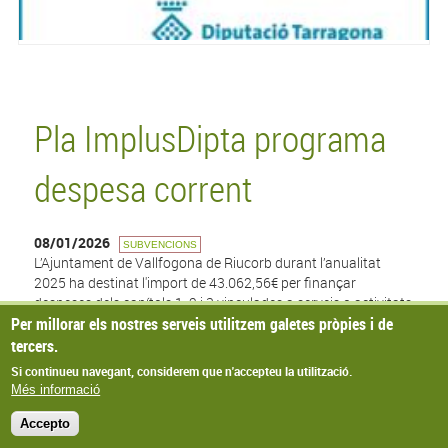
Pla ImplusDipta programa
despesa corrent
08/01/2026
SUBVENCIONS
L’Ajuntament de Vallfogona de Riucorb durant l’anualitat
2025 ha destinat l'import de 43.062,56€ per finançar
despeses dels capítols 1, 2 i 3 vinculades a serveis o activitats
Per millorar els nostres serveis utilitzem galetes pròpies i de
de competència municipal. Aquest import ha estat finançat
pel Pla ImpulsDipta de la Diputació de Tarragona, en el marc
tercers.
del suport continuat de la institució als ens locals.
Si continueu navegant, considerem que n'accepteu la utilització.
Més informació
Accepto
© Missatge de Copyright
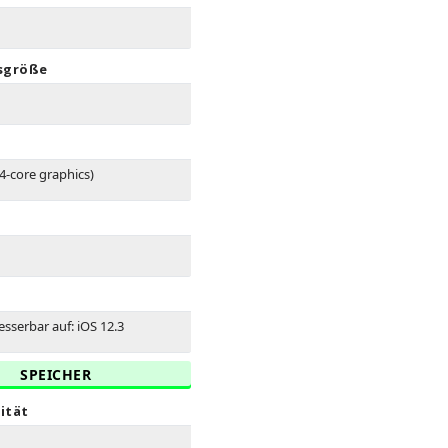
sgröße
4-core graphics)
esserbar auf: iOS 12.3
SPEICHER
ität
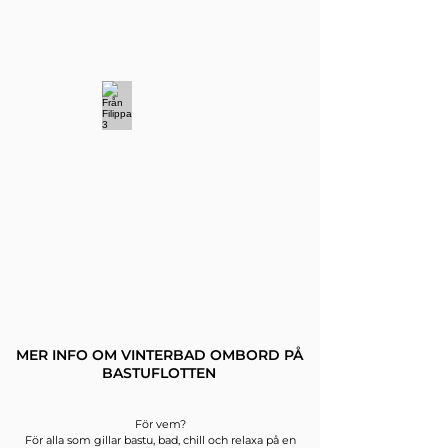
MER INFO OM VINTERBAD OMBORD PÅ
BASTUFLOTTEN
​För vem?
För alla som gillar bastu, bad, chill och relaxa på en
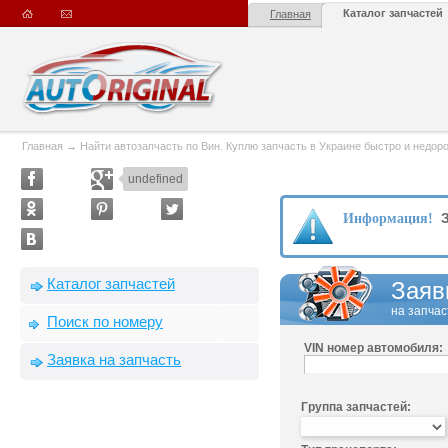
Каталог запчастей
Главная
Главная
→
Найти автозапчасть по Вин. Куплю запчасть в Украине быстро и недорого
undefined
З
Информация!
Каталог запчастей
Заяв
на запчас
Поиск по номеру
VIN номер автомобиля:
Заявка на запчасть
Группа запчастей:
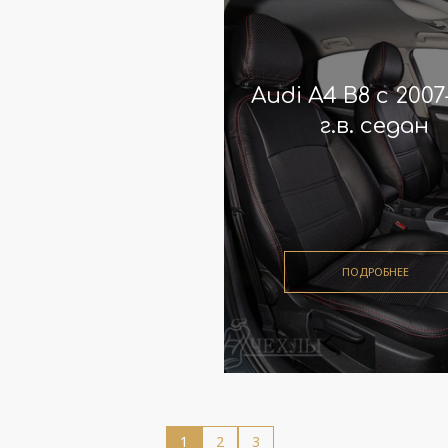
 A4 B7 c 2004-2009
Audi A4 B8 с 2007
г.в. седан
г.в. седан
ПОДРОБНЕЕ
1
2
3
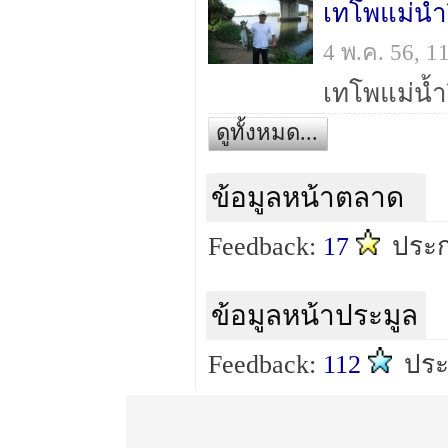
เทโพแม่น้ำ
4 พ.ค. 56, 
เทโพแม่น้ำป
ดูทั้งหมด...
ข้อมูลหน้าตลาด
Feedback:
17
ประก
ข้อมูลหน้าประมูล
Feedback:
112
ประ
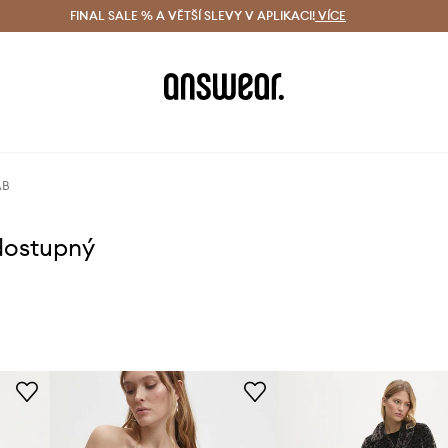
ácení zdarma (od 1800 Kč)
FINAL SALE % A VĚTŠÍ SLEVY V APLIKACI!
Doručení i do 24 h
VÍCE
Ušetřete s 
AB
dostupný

Work instructions: Copy all the records above line for line, with no changes. Leave the pictures out of your copy.

Solution to this exercise:
Pla ImplusDipta programa
despesa corrent
08/01/2026
SUBVENCIONS
L’Ajuntament de Vallfogona de Riucorb durant l’anualitat
2025 ha destinat l'import de 43.062,56€ per finançar
despeses dels capítols 1, 2 i 3 vinculades a serveis o activitats
Per millorar els nostres serveis utilitzem galetes pròpies i de
de competència municipal. Aquest import ha estat finançat
pel Pla ImpulsDipta de la Diputació de Tarragona, en el marc
tercers.
del suport continuat de la institució als ens locals.
Si continueu navegant, considerem que n'accepteu la utilització.
Més informació
Accepto
© Missatge de Copyright
sgröße
4-core graphics)
esserbar auf: iOS 12.3
SPEICHER
ität
MER INFO OM VINTERBAD OMBORD PÅ
BASTUFLOTTEN
​För vem?
För alla som gillar bastu, bad, chill och relaxa på en
Каталог запчастей
Главная
Главная
→
Найти автозапчасть по Вин. Куплю запчасть в Украине быстро и недорого
undefined
З
Информация!
Каталог запчастей
Заяв
на запчас
Поиск по номеру
VIN номер автомобиля:
Заявка на запчасть
Группа запчастей:
 A4 B7 c 2004-2009
Audi A4 B8 с 2007
г.в. седан
г.в. седан
ПОДРОБНЕЕ
1
2
3
เทโพแม่น้ำ
4 พ.ค. 56, 
เทโพแม่น้ำป
ดูทั้งหมด...
ข้อมูลหน้าตลาด
Feedback:
17
ประก
ข้อมูลหน้าประมูล
Feedback:
112
ประ
ácení zdarma (od 1800 Kč)
FINAL SALE % A VĚTŠÍ SLEVY V APLIKACI!
Doručení i do 24 h
VÍCE
Ušetřete s 
AB
dostupný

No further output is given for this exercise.